▶ _EXERCISE REQUIREMENTS_:
Would you write out, word for word, the lines below, starting at the line that contains "technologijų naudojimas." and continuing through the end of the items?

▶ _EXERCISE MATERIALS_:

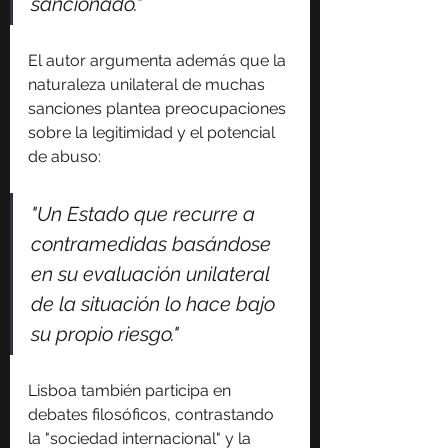
sancionado." 
El autor argumenta además que la 
naturaleza unilateral de muchas 
sanciones plantea preocupaciones 
sobre la legitimidad y el potencial 
de abuso:
"Un Estado que recurre a 
contramedidas basándose 
en su evaluación unilateral 
de la situación lo hace bajo 
su propio riesgo."
Lisboa también participa en 
debates filosóficos, contrastando 
la "sociedad internacional" y la 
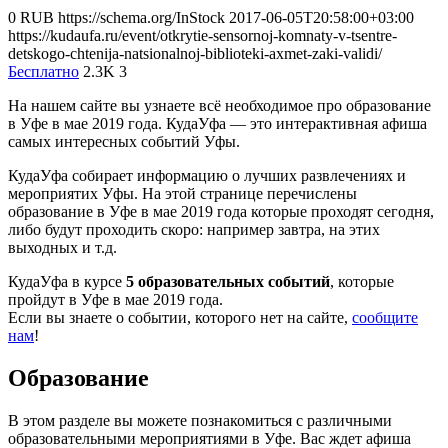
0
RUB
https://schema.org/InStock
2017-06-05T20:58:00+03:00
https://kudaufa.ru/event/otkrytie-sensornoj-komnaty-v-tsentre-
detskogo-chtenija-natsionalnoj-biblioteki-axmet-zaki-validi/
Бесплатно
2.3K
3
На нашем сайте вы узнаете всё необходимое про образование
в Уфе в мае 2019 года. КудаУфа — это интерактивная афиша
самых интересных событий Уфы.
КудаУфа собирает информацию о лучших развлечениях и
мероприятих Уфы. На этой странице перечислены
образование в Уфе в мае 2019 года которые проходят сегодня,
либо будут проходить скоро: например завтра, на этих
выходных и т.д.
КудаУфа в курсе
5 образовательных событий
, которые
пройдут в Уфе в мае 2019 года.
Если вы знаете о событии, которого нет на сайте,
сообщите
нам
!
Образование
В этом разделе вы можете познакомиться с различными
образовательными мероприятиями в Уфе. Вас ждет афиша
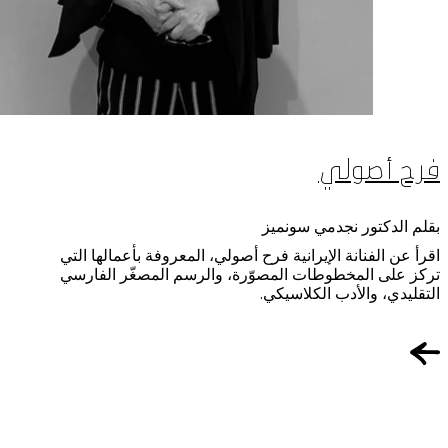
فرح أصولي
بقلم الدكتور نجدمي سونميز
اقرأ عن الفنانة الإيرانية فرح أصولي، المعروفة بأعمالها التي
تركز على المخطوطات المصوّرة، والرسم المصغّر الفارسي
التقليدي، والأدب الكلاسيكي.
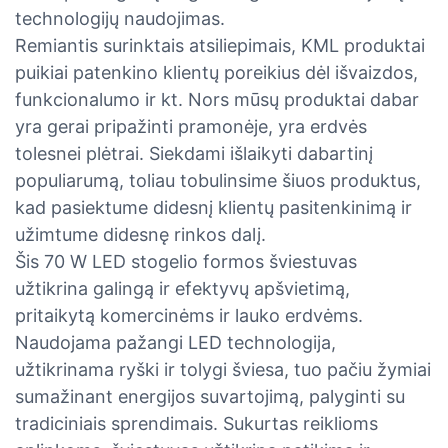
technologijų naudojimas.
Remiantis surinktais atsiliepimais, KML produktai
puikiai patenkino klientų poreikius dėl išvaizdos,
funkcionalumo ir kt. Nors mūsų produktai dabar
yra gerai pripažinti pramonėje, yra erdvės
tolesnei plėtrai. Siekdami išlaikyti dabartinį
populiarumą, toliau tobulinsime šiuos produktus,
kad pasiektume didesnį klientų pasitenkinimą ir
užimtume didesnę rinkos dalį.
Šis 70 W LED stogelio formos šviestuvas
užtikrina galingą ir efektyvų apšvietimą,
pritaikytą komercinėms ir lauko erdvėms.
Naudojama pažangi LED technologija,
užtikrinama ryški ir tolygi šviesa, tuo pačiu žymiai
sumažinant energijos suvartojimą, palyginti su
tradiciniais sprendimais. Sukurtas reiklioms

▶ _WORKED SOLUTION_:
technologijų naudojimas.
Remiantis surinktais atsiliepimais, KML produktai
puikiai patenkino klientų poreikius dėl išvaizdos,
funkcionalumo ir kt. Nors mūsų produktai dabar
yra gerai pripažinti pramonėje, yra erdvės
tolesnei plėtrai. Siekdami išlaikyti dabartinį
populiarumą, toliau tobulinsime šiuos produktus,
kad pasiektume didesnį klientų pasitenkinimą ir
užimtume didesnę rinkos dalį.
Šis 70 W LED stogelio formos šviestuvas
užtikrina galingą ir efektyvų apšvietimą,
pritaikytą komercinėms ir lauko erdvėms.
Naudojama pažangi LED technologija,
užtikrinama ryški ir tolygi šviesa, tuo pačiu žymiai
sumažinant energijos suvartojimą, palyginti su
tradiciniais sprendimais. Sukurtas reiklioms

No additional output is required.